Drosophila models of SNRNP200-retinitis pigmentosa exhibit retinal apoptosis and loss of photoreceptor function
Authors: Sara Mayer; Quinton Christensen; Arlene Drack; Lori Wallrath
Affiliation: University of Iowa
Keywords: x. other (Retinal degeneration); q. vision
Retinitis pigmentosa (RP) represents a collection of genetic eye disorders that cause gradual loss of photoreceptors. The initial phases of RP involve loss of rod photoreceptor function, which leads to loss of cone photoreceptor function and eventual blindness. RP affects 1:4,000 people worldwide and is either syndromic or non-syndromic. RP33 is a non-syndromic form of RP caused by mutations in the SNRNP200 gene, which encodes a core component of the spliceosome. SNRNP200 possesses helicase activity that plays a critical role in pre-mRNA splicing. SNRNP200 is expressed in nearly every cell type, yet defects are only observed in the retina. To understand the function of SNRNP200 in vision, we turned to Drosophila. The Drosophila orthologue of human SNRNP200 is lethal(3)72Ab (or Brr2), which we refer to as dSNRNP200. Human SNRNP200 and fly dSNRNP200 have 74% amino acid identity and 89% similarity. Null mutations in dSNRNP200 are homozygous lethal. RNAi knock-down of dSNRNP200 in the developing eye leads to increased apoptosis in the larval eye/antennal imaginal discs and an adult rough eye phenotype.
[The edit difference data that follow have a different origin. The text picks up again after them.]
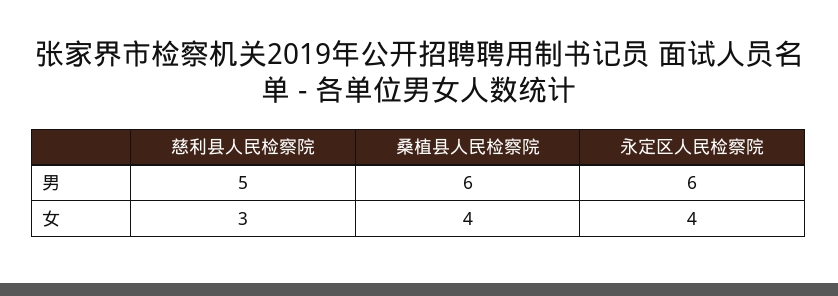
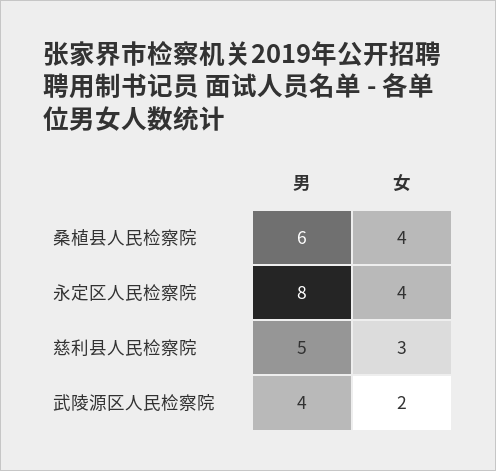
  {
    "慈利县人民检察院": {
      "男": 5,
      "女": 3
    },
    "桑植县人民检察院": {
      "男": 6,
      "女": 4
    },
    "永定区人民检察院": {
-     "男": 6,
+     "男": 8,
      "女": 4
-   }
+   },
+   "武陵源区人民检察院": {
+     "男": 4,
+     "女": 2
+   }
  }

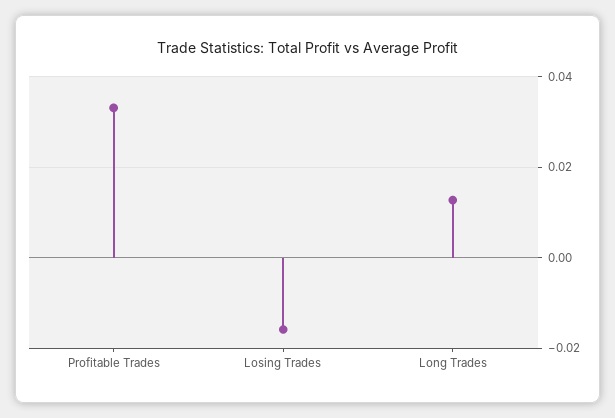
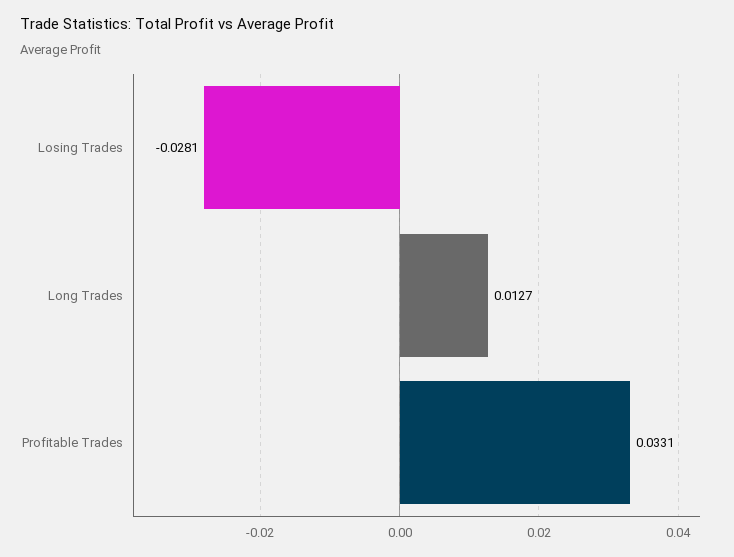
  {
    "Profitable Trades": 0.0331,
-   "Losing Trades": -0.016,
+   "Losing Trades": -0.0281,
    "Long Trades": 0.0127
  }

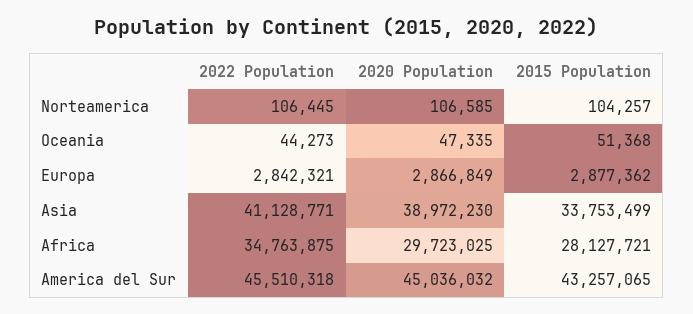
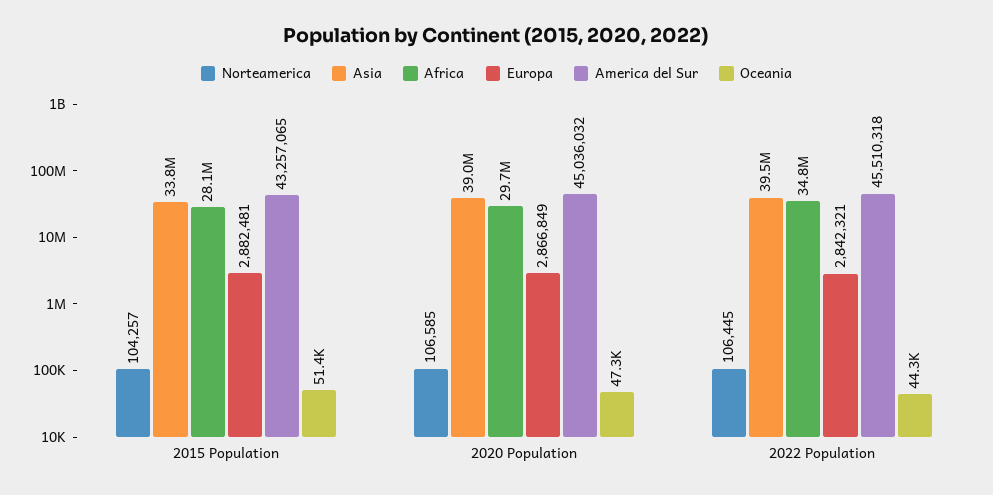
  {
    "Norteamerica": {
      "2022 Population": 106445,
      "2020 Population": 106585,
      "2015 Population": 104257
    },
    "Oceania": {
      "2022 Population": 44273,
      "2020 Population": 47335,
      "2015 Population": 51368
    },
    "Europa": {
      "2022 Population": 2842321,
      "2020 Population": 2866849,
-     "2015 Population": 2877362
+     "2015 Population": 2882481
    },
    "Asia": {
-     "2022 Population": 41128771,
+     "2022 Population": 39500000,
      "2020 Population": 38972230,
      "2015 Population": 33753499
    },
    "Africa": {
      "2022 Population": 34763875,
      "2020 Population": 29723025,
      "2015 Population": 28127721
    },
    "America del Sur": {
      "2022 Population": 45510318,
      "2020 Population": 45036032,
      "2015 Population": 43257065
    }
  }

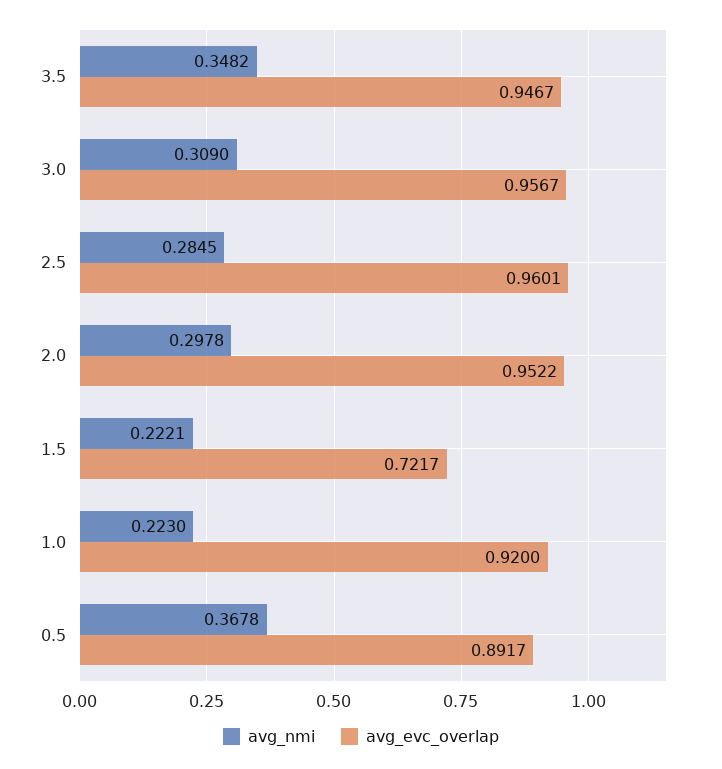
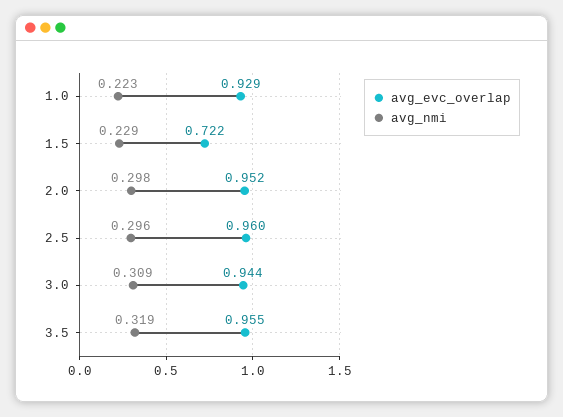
  {
    "avg_nmi": {
-     "3.5": 0.3482,
+     "3.5": 0.319,
      "3.0": 0.309,
-     "2.5": 0.2845,
+     "2.5": 0.296,
      "2.0": 0.2978,
-     "1.5": 0.2221,
+     "1.5": 0.229,
-     "1.0": 0.223,
+     "1.0": 0.223
-     "0.5": 0.3678
    },
    "avg_evc_overlap": {
-     "3.5": 0.9467,
+     "3.5": 0.955,
-     "3.0": 0.9567,
+     "3.0": 0.944,
      "2.5": 0.9601,
      "2.0": 0.9522,
      "1.5": 0.7217,
-     "1.0": 0.92,
+     "1.0": 0.929
-     "0.5": 0.8917
    }
  }

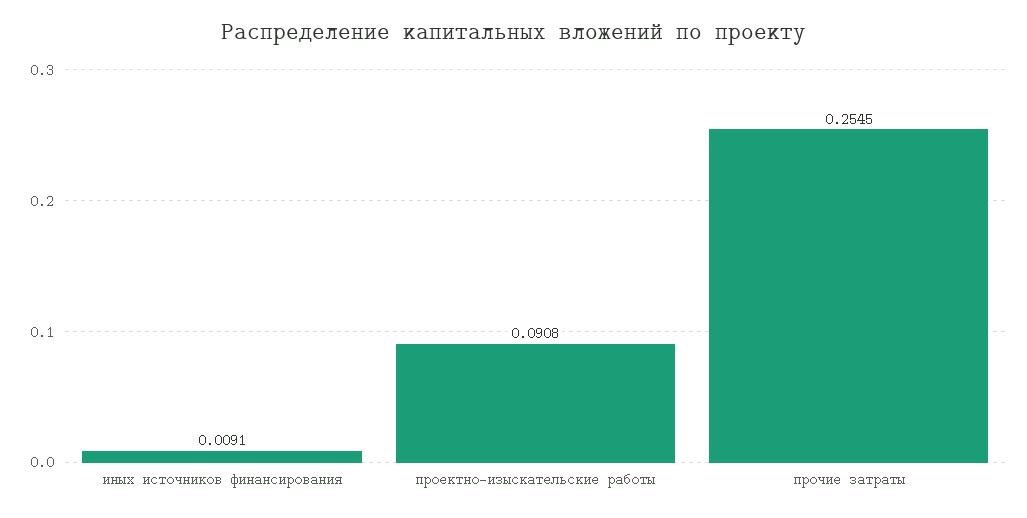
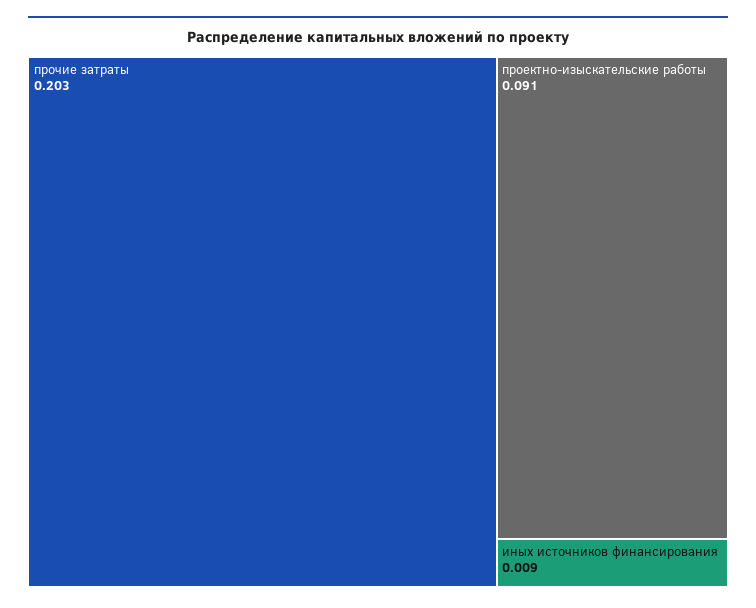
  {
    "иных источников финансирования": 0.0091,
    "проектно-изыскательские работы": 0.0908,
-   "прочие затраты": 0.2545
+   "прочие затраты": 0.203
  }

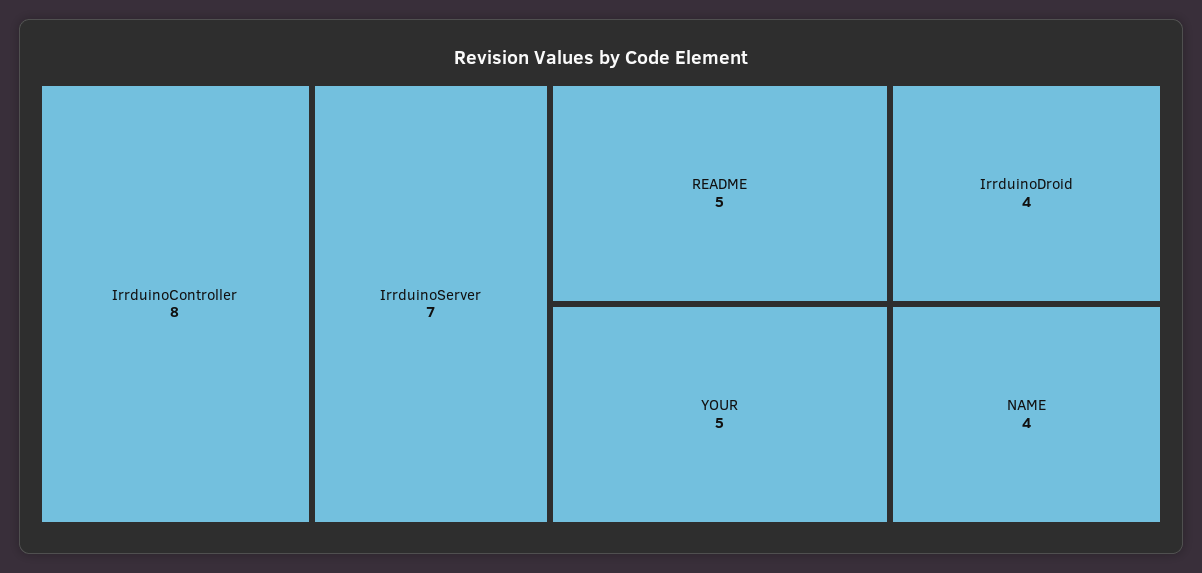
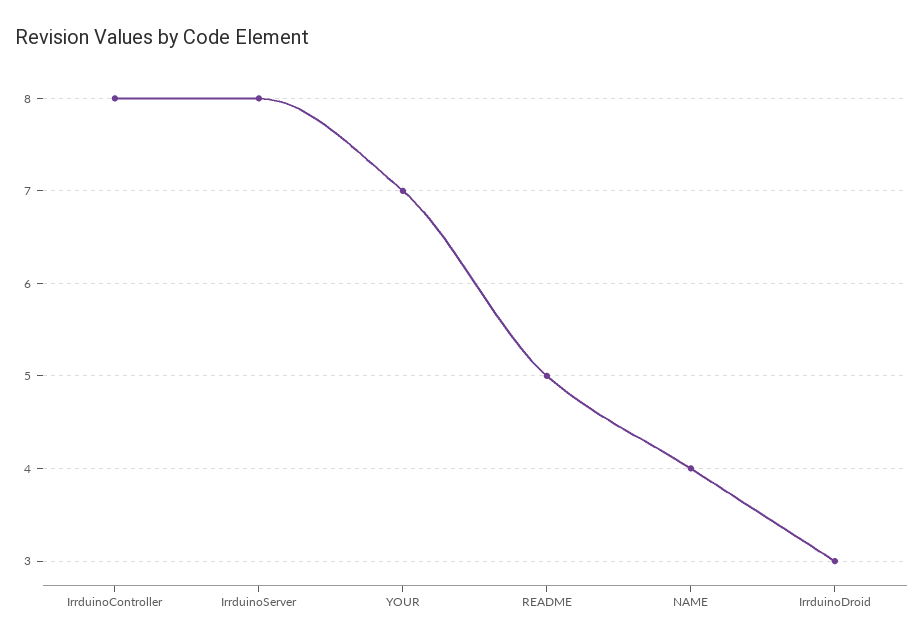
  {
    "IrrduinoController": 8,
-   "IrrduinoServer": 7,
+   "IrrduinoServer": 8,
    "README": 5,
-   "YOUR": 5,
+   "YOUR": 7,
-   "IrrduinoDroid": 4,
+   "IrrduinoDroid": 3,
    "NAME": 4
  }

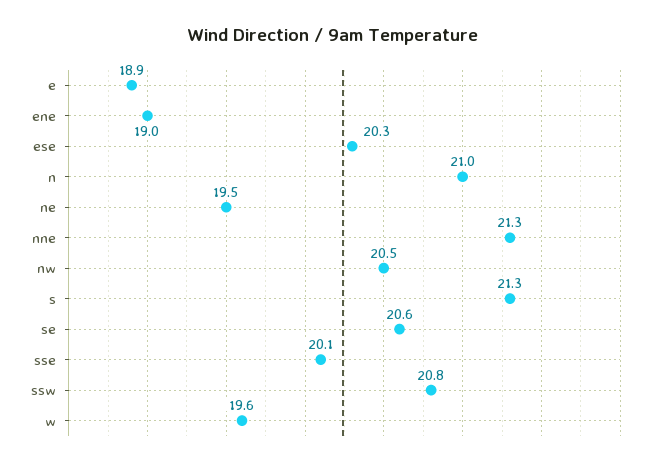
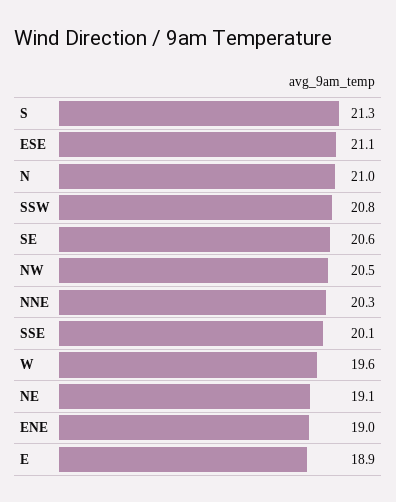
  {
    "e": 18.9,
    "ene": 19,
-   "ese": 20.3,
+   "ese": 21.1,
    "n": 21,
-   "ne": 19.5,
+   "ne": 19.1,
-   "nne": 21.3,
+   "nne": 20.3,
    "nw": 20.5,
    "s": 21.3,
    "se": 20.6,
    "sse": 20.1,
    "ssw": 20.8,
    "w": 19.6
  }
To understand human disease mechanisms, we generated patient based CRISPR mutant alleles encoding single amino acid substitutions in the first helicase domain. The CRISPR alleles showed no obvious physical defects; however, upon investigation they had increased apoptosis in larval eye/antennal imaginal discs relative to controls. Furthermore, electroretinograms performed on young adults bearing the CRISPR mutant alleles exhibited abnormal waveforms indicative of loss of phototransduction and synaptic transmission that progressed with age, similar to the human disease condition. In addition, loss of prolonged action potential indicated that the “rod-like” cells of the retina, were defective. By contrast, the cone-like cells, appeared functional, recapitulating early stages of the human disease. Collectively, we found that globally expressed dSNRNP200 is essential for Drosophila photoreceptor function and modeling RP33 mutations in the fly recapitulates many aspects of the human disease, allowing for a molecular genetic dissection of disease mechanisms.